Recorded data
__________________________________________________

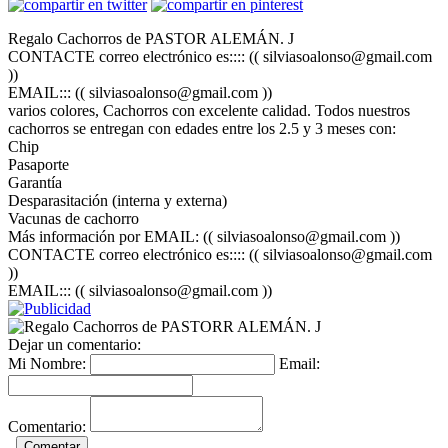
Regalo Cachorros de PASTOR ALEMÁN. J
CONTACTE correo electrónico es:::: (( silviasoalonso@gmail.com
))
EMAIL::: (( silviasoalonso@gmail.com ))
varios colores, Cachorros con excelente calidad. Todos nuestros
cachorros se entregan con edades entre los 2.5 y 3 meses con:
Chip
Pasaporte
Garantía
Desparasitación (interna y externa)
Vacunas de cachorro
Más información por EMAIL: (( silviasoalonso@gmail.com ))
CONTACTE correo electrónico es:::: (( silviasoalonso@gmail.com
))
EMAIL::: (( silviasoalonso@gmail.com ))
Dejar un comentario:
Mi Nombre:
Email:
Comentario:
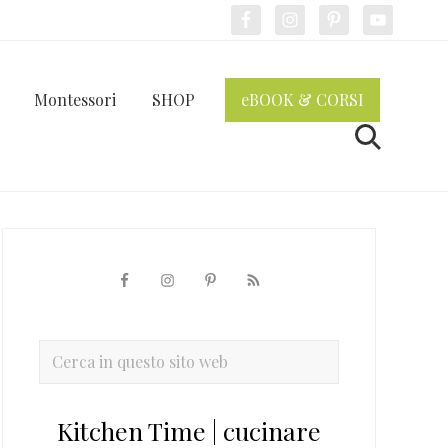
Bef
Hea
Montessori
SHOP
eBOOK & CORSI
Cerca
Barra
laterale
primaria
Cerca
in
questo
Kitchen Time | cucinare
sito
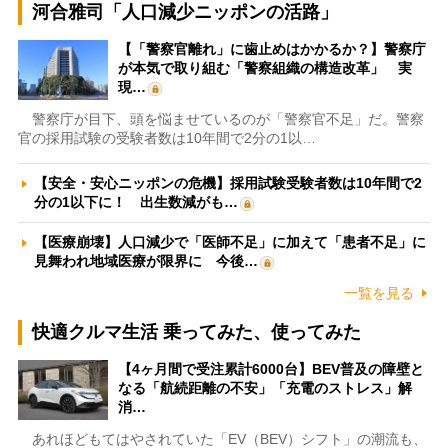
河合雅司「人口減少ニッポンの活路」
【「警察官離れ」に歯止めはかかるか？】警察庁
が本気で取り組む「警察組織の構造改革」 実
現…
警察庁が目下、頭を悩ませているのが「警察官不足」だ。警察
官の採用試験の受験者数は10年間で2分の1以…
【安全・安心ニッポンの危機】採用試験受験者数は10年間で2
分の1以下に！ 出生数減がも…
【医療崩壊】人口減少で「医師不足」に加えて「患者不足」に
見舞われ地域医療が限界に 今後…
一覧を見る
快適クルマ生活 乗ってみた、使ってみた
【4ヶ月間で受注累計6000台】BEV普及の障壁と
なる「航続距離の不安」「充電のストレス」解
消…
あれほどもてはやされていた「EV（BEV）シフト」の潮流も、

__________________________________________________

● **Work task**: Leave the pictures behind and transcribe every record above exactly.

● **Solution to this problem**:
Regalo Cachorros de PASTOR ALEMÁN. J
CONTACTE correo electrónico es:::: (( silviasoalonso@gmail.com
))
EMAIL::: (( silviasoalonso@gmail.com ))
varios colores, Cachorros con excelente calidad. Todos nuestros
cachorros se entregan con edades entre los 2.5 y 3 meses con:
Chip
Pasaporte
Garantía
Desparasitación (interna y externa)
Vacunas de cachorro
Más información por EMAIL: (( silviasoalonso@gmail.com ))
CONTACTE correo electrónico es:::: (( silviasoalonso@gmail.com
))
EMAIL::: (( silviasoalonso@gmail.com ))
Dejar un comentario:
Mi Nombre:
Email:
Comentario:
Bef
Hea
Montessori
SHOP
eBOOK & CORSI
Cerca
Barra
laterale
primaria
Cerca
in
questo
Kitchen Time | cucinare
sito
河合雅司「人口減少ニッポンの活路」
【「警察官離れ」に歯止めはかかるか？】警察庁
が本気で取り組む「警察組織の構造改革」 実
現…
警察庁が目下、頭を悩ませているのが「警察官不足」だ。警察
官の採用試験の受験者数は10年間で2分の1以…
【安全・安心ニッポンの危機】採用試験受験者数は10年間で2
分の1以下に！ 出生数減がも…
【医療崩壊】人口減少で「医師不足」に加えて「患者不足」に
見舞われ地域医療が限界に 今後…
一覧を見る
快適クルマ生活 乗ってみた、使ってみた
【4ヶ月間で受注累計6000台】BEV普及の障壁と
なる「航続距離の不安」「充電のストレス」解
消…
あれほどもてはやされていた「EV（BEV）シフト」の潮流も、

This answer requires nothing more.